In article <slrnfle9j7.h9u.dbast0s@[EMAIL PROTECTED]
>, Daniel C. Bastos
<dbast0s@[EMAIL PROTECTED]
> wrote:

> In ``Calculus'' by James Stewart, 4th edition, chapter 11, section 1 (if
> I recall correctly), there's the argument that the pair of equations
> above describes a circle because ~``we can eliminate t by noticing that
> 
>                   x^2 + y^2 = cos^2(t) + sin^2(t) = 1;
> 
> hence, this is a circle''~. Terminology: I use ~`` (...) ''~ to mean an
> approximate quote; that is, it's coming from my memory, and hopefully
> I'm not changing the meaning.
> 
> I believe that's a circle because --- so my argument goes --- a circle
> of radius r has points (cos(t)/r, sin(t)/r),

You mean (r*cos(t), r*sin(t))
 
> where r is the radius of
> some circle. So if r = 1, as is the case of the unit circle, then the
> pairs will be (cos(t), sin(t)). To justify, I can say that the
> definition of sine (of an angle t) is opposite side of a divided by
> hypothenuse, which is r. So if r = 1, sin(t) = opposite side. If the
> angle t is the angle formed by the radius of the circle in the first
> quadrant and the x-axis, then the opposite side is y = sin(t); reasoning
> similarly for cos(t), we're done.
> 
> Stewart doesn't talk much --- for understandable reasons. But I was
> hoping for an algebraic construction from the pair of the equations that
> would reach
> 
>                              x^2 + y^2 = 1,
> 
> which gives me a clear elimination of t; but I only have my argument
> above, if correct. 
> 
> I like algebra which doesn't need to allude to geometric pictures; it's
> much safer to work this way. Any thoughts on this matter that might
> improve my education will be appreciated.

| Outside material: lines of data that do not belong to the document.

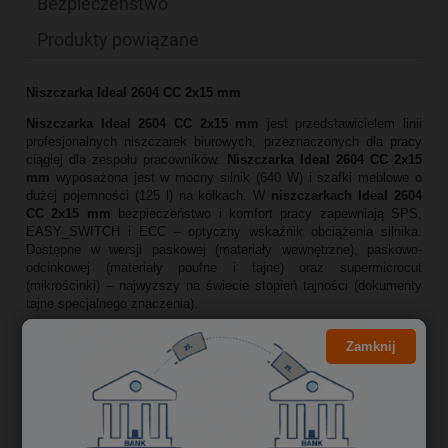
Bezpieczeństwo
Produkty powiązane
Niszczarka Ideal 2604 CC 2x15 mm
Niszczarka Ideal 2604 CC 2x15 mm
jest przedstawicielem linii
profesjonalnych niszczarek biurowych, przeznaczonych dla pracy
ciągłej dla zespołu pracowników.
Niszczarka Ideal 2604 CC 2x15
mm
wyposażona jest w mocny silnik (640 W) i szafki meblowe o
dużej pojemności (125 l) na kółkach. W
niszczarkach Ideal 2604
CC 2x15 mm
bezpieczeństwo i komfort pracy zapewniają SPS,
EASY_SWITCH i ECC – optyczny wskaźnik obciążenia silnika.
Dostępne w wersji paskowej (materiały wewnętrzne), paskowo-
odcinkowej (materiały poufne i tajne) oraz supermicrocut
(mikrościnki) – najwyższy na świecie stopień tajności (dokumenty
tajne specjalnego znaczenia).
Parametry techniczne
niszczarki Ideal 2604 CC 2x15 mm
:
Zamknij
Szczelina podawcza dla papieru: 260 mm.
System cięcia: paskowo-odcinkowy (cross cut)
Szerokość ścinka: 2 x 15 mm.
Maksymalna ilość niszczonych kartek: 15 (80 g/m²)
Pojemność kosza na ścinki: 100 litrów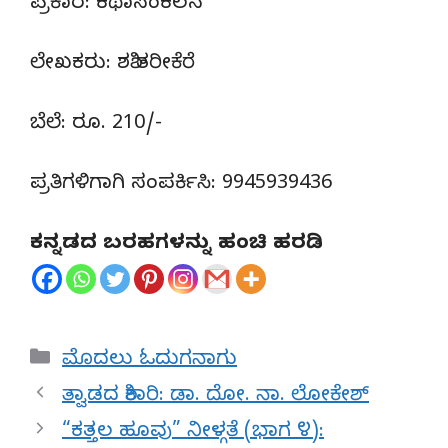
ಪ್ರಕಾರ: ಕಥಾಸಂಕಲನ
ಲೇಖಕರು: ಶಶಿ ತರೀಕೆರೆ
ಬೆಲೆ: ರೂ. 210/-
ಪ್ರತಿಗಳಿಗಾಗಿ ಸಂಪರ್ಕಿಸಿ: 9945939436
ಕನ್ನಡದ ಬರಹಗಳನ್ನು ಹಂಚಿ ಹರಡಿ
Categories
ಮೊದಲು ಓದುಗನಾಗು
ತ್ವಾಡದ ಶಿಕಾರಿ: ಡಾ. ದೋ. ನಾ. ಲೋಕೇಶ್
“ಕತ್ತಲ ಹೂವು” ನೀಳ್ಗತೆ (ಭಾಗ ೪):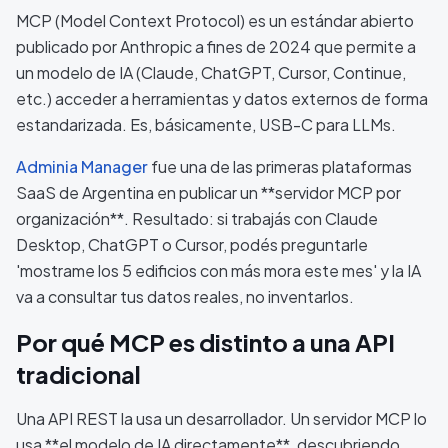
MCP (Model Context Protocol) es un estándar abierto
publicado por Anthropic a fines de 2024 que permite a
un modelo de IA (Claude, ChatGPT, Cursor, Continue,
etc.) acceder a herramientas y datos externos de forma
estandarizada. Es, básicamente, USB-C para LLMs.
Adminia Manager
fue una de las primeras plataformas
SaaS de Argentina en publicar un **servidor MCP por
organización**. Resultado: si trabajás con Claude
Desktop, ChatGPT o Cursor, podés preguntarle
'mostrame los 5 edificios con más mora este mes' y la IA
va a consultar tus datos reales, no inventarlos.
Por qué MCP es distinto a una API
tradicional
Una API REST la usa un desarrollador. Un servidor MCP lo
usa **el modelo de IA directamente**, descubriendo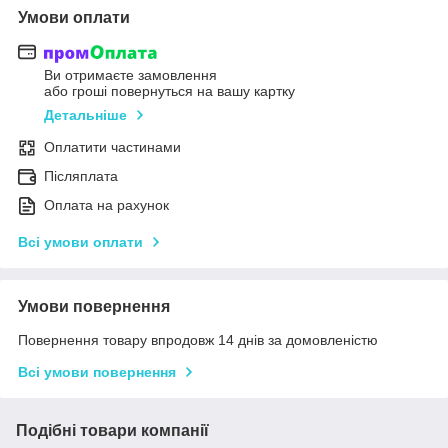
Умови оплати
Ви отримаєте замовлення
або гроші повернуться на вашу картку
Детальніше
Оплатити частинами
Післяплата
Оплата на рахунок
Всі умови оплати
Умови повернення
Повернення товару впродовж 14 днів за домовленістю
Всі умови повернення
Подібні товари компанії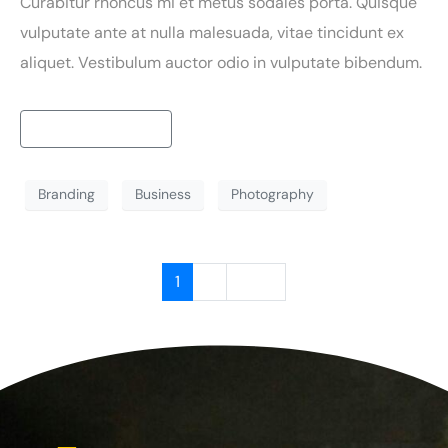
Curabitur rhoncus mi et metus sodales porta. Quisque
vulputate ante at nulla malesuada, vitae tincidunt ex
aliquet. Vestibulum auctor odio in vulputate bibendum.
Continue reading
Branding
Business
Photography
1
2
Next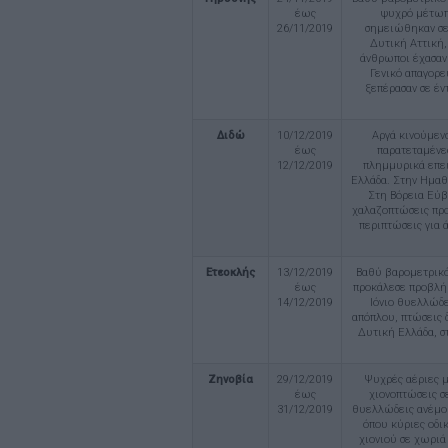
έως
ψυχρό μέτωπ
26/11/2019
σημειώθηκαν σε 
Δυτική Αττική,
άνθρωποι έχασα
Γενικό απαγορε
ξεπέρασαν σε έν
Διδώ
10/12/2019
Αργά κινούμενο
έως
παρατεταμένε
12/12/2019
πλημμυρικά επει
Ελλάδα. Στην Ημαθ
Στη Βόρεια Εύβ
χαλαζοπτώσεις προ
περιπτώσεις για 
Ετεοκλής
13/12/2019
Βαθύ βαρομετρικό
έως
προκάλεσε προβλή
14/12/2019
Ιόνιο θυελλώδε
απόπλου, πτώσεις 
Δυτική Ελλάδα, σ
Ζηνοβία
29/12/2019
Ψυχρές αέριες μ
έως
χιονοπτώσεις σ
31/12/2019
θυελλώδεις ανέμου
όπου κύριες οδι
χιονιού σε χωριά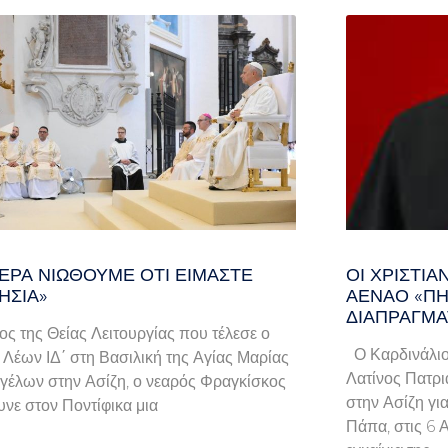
ΕΡΑ ΝΙΏΘΟΥΜΕ ΌΤΙ ΕΊΜΑΣΤΕ
ΟΙ ΧΡΙΣΤΙ
ΗΣΊΑ»
ΑΈΝΑΟ «ΠΉ
ΔΙΑΠΡΑΓΜΑ
λος της Θείας Λειτουργίας που τέλεσε ο
Ο Καρδινάλιο
Λέων ΙΔ΄ στη Βασιλική της Αγίας Μαρίας
Λατίνος Πατρι
γέλων στην Ασίζη, ο νεαρός Φραγκίσκος
στην Ασίζη γι
νε στον Ποντίφικα μια
Πάπα, στις 6 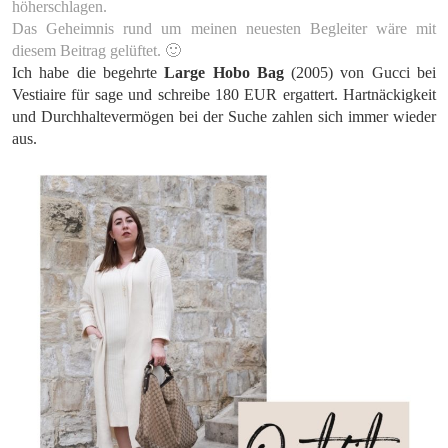
höherschlagen.
Das Geheimnis rund um meinen neuesten Begleiter wäre mit
diesem Beitrag gelüftet. 🙂
Ich habe die begehrte
Large Hobo Bag
(2005) von Gucci bei
Vestiaire für sage und schreibe 180 EUR ergattert. Hartnäckigkeit
und Durchhaltevermögen bei der Suche zahlen sich immer wieder
aus.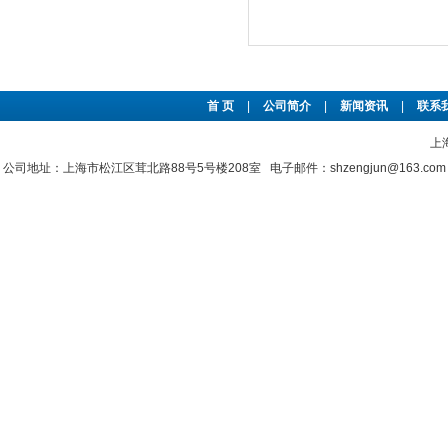
首 页
|
公司简介
|
新闻资讯
|
联系
上
公司地址：上海市松江区茸北路88号5号楼208室 电子邮件：shzengjun@163.co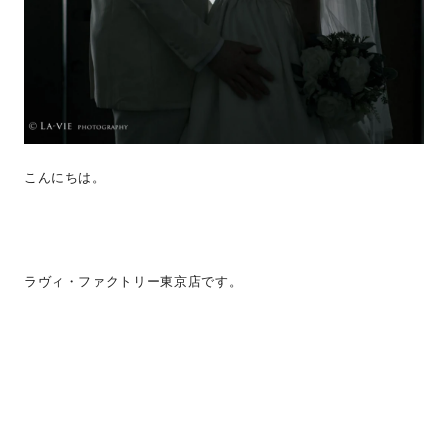
こんにちは。
ラヴィ・ファクトリー東京店です。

Well, t = arcsin(y) = arccos(x) which, taking cosines gives 
x = cos(arc(sin(y))). By a "standard trick", 
cos(arc(sin(y))) = sqrt(1 - y^2). So, squaring, x^2 = 1 - y^2.

Of course the "standard trick" is geometric.

If you are trying to avoid "sin(t) = opposite/hypotenuse" etc you can
use the usual Calculus definition which says the ray which makes a
counterclockwise angle of t with the x-axis intersects the unit circle
centered at the origin, by definition, at the point (cos(t), sin(t)).
Not for nothing are the trig functions also called the "circular
functions".

Another non-geometric approach is to define cos(t) = (u . v)/(|u|*|v|)
where t is the angle between the vectors u and v.

Naturally one is left with the question "What is an angle?"

If you want to while away a long winter's night, you can avoid geometry
altogether by defining sin(t) and cos(t) by their Taylor series and
show algebraically (and analytically) that sin^2(t) + cos^2(t) = 1.

-- 
Paul Sperry
Columbia, SC (USA)